# Tubes in Fountain Pens



## Waltem (Sep 15, 2011)

Hello All,

I'm new to this forum.  More often I'm following the doings at SMC.

Now to my question.  I seem to remember reading somewhere (but can't be sure of my memory) that the tubes in fountain pens should not be glued in with CA but rather epoxy.  IIRC, the statement was that the CA  out-gases for some time and that's detrimental to the fountain pen kit.  Anyone have an experience with this?  I'm about tho make my first two fountain pens (commissioned pens, one wood, the other acrylic), and I don't want something as simple as the glue I use to jeopardize the outcome.

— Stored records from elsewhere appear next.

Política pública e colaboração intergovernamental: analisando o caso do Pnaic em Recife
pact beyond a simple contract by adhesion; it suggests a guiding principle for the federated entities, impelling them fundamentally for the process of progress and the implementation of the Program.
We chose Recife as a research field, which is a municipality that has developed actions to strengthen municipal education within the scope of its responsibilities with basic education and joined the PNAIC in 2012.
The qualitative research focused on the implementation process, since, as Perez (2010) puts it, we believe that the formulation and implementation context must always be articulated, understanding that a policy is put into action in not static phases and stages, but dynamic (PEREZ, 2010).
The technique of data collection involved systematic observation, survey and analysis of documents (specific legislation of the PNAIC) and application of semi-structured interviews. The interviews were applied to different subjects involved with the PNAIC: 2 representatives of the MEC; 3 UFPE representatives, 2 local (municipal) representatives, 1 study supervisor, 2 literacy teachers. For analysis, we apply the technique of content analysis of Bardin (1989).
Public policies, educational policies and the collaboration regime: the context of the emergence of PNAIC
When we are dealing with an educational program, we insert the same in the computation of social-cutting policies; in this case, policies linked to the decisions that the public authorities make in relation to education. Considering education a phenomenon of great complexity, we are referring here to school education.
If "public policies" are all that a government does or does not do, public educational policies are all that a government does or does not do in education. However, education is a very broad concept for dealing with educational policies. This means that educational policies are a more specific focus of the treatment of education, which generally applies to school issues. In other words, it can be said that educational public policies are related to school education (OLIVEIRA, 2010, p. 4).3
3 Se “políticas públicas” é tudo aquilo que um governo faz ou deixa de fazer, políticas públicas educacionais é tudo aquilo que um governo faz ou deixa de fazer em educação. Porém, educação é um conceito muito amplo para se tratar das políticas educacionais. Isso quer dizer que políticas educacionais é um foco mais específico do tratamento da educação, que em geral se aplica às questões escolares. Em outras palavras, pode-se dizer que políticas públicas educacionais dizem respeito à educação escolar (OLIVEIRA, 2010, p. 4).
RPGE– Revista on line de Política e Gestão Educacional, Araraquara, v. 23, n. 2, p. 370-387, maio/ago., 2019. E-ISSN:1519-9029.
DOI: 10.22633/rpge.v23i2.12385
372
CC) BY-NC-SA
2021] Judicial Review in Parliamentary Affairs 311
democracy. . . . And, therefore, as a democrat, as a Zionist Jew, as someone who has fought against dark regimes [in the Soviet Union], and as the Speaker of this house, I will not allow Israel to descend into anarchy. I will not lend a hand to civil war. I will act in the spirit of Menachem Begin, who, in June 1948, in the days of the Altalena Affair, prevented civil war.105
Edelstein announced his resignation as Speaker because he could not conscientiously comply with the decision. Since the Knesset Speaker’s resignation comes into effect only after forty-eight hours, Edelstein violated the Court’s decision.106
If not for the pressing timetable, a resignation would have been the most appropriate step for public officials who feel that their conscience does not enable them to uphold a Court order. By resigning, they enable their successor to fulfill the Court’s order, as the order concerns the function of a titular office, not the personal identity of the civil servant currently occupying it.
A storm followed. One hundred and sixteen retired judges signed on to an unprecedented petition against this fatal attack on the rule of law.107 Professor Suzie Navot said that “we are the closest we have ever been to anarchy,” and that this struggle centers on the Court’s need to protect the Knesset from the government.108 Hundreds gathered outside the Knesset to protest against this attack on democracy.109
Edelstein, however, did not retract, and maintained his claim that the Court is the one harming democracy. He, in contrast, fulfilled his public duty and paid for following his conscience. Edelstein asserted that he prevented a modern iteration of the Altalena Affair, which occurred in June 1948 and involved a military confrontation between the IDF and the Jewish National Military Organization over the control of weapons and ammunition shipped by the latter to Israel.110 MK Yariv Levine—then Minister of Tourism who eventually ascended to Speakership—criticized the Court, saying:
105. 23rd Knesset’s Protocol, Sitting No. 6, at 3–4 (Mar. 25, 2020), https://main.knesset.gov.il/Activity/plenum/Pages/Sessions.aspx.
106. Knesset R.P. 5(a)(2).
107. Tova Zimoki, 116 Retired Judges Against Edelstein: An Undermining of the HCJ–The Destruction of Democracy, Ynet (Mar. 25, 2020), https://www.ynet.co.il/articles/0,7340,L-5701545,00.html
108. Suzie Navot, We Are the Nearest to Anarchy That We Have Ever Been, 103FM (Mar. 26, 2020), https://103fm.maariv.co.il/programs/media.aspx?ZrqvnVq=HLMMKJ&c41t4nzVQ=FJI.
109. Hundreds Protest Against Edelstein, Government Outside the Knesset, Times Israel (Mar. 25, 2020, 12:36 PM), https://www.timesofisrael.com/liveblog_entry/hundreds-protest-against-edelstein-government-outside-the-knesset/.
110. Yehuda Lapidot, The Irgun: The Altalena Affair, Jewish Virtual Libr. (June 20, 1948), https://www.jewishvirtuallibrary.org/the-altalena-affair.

TIA for your help...........


----------



## 76winger (Sep 15, 2011)

I don't recall for sure but seem to recall the article as well and I gathered that you just need to let the CA cure prior to assembly or the out gasses might affect the finish. I don't recall anything specific to Fountain Pens though. Others should be able to clarify.


----------



## JHFerrell (Sep 16, 2011)

*fountain pens and CA glue*

A couple of years ago, Russ Fairfield had this to say on this subject...

"Depending on how much CA glue is in the cap, it can destroy the plating on a fountain pen nib for a long time. I have one with the clip held in with a large glob of CA glue. It has been left open, soaked in accelerator, cleaned with acetone, cursed at, and prayed over, for a year. In the beginning it took overnight to destroy the plating on the nib and fill the feed with a white powder over night. A year later it takes a week. The result is the same.

Now I use epoxy. Locktite for a tight fit, and the 5-minute stuff from System-3 when I need to fill a gap. Either is almost as fast as the CA glue, and solve the problem.."
__________________
Russ Fairfield

Russ has since passed away, but when he talked about pen turning, you could take what he said to the bank. I had the pleasure of knowing Russ for a number of years and always considered him a friend and mentor. RIP Russ...


----------



## PenMan1 (Sep 16, 2011)

If you took a poll here, I'd bet that a good number here use CA glue to secure tubes to materials, on all pens, BP, RB and FPs.

MY PREFERENCE, is EZ Bond epoxy. Because it sets quickly, it seems to the tubes more securely (especially with materials where heat buildup while turning may become an issue. Additionally, with epoxy, you can add a drop of paint to the glue to hide tubes. In my shop, brass, aluminum and stainless segments just seem to "hold together better" with epoxy. The reason for EZ Bond is because Monty sells it for half the price of Loctite epoxy and my outcomes with EZ have been just as successful.

There are noted cases (in my shop,too) with CA in direct contact with plated parts causing "issues". I know of no problems with CA glued tubes causing issues with FPs.

My advice would be to use what you have, and when convenient consider making the change to epoxy.

I hope this helps.


----------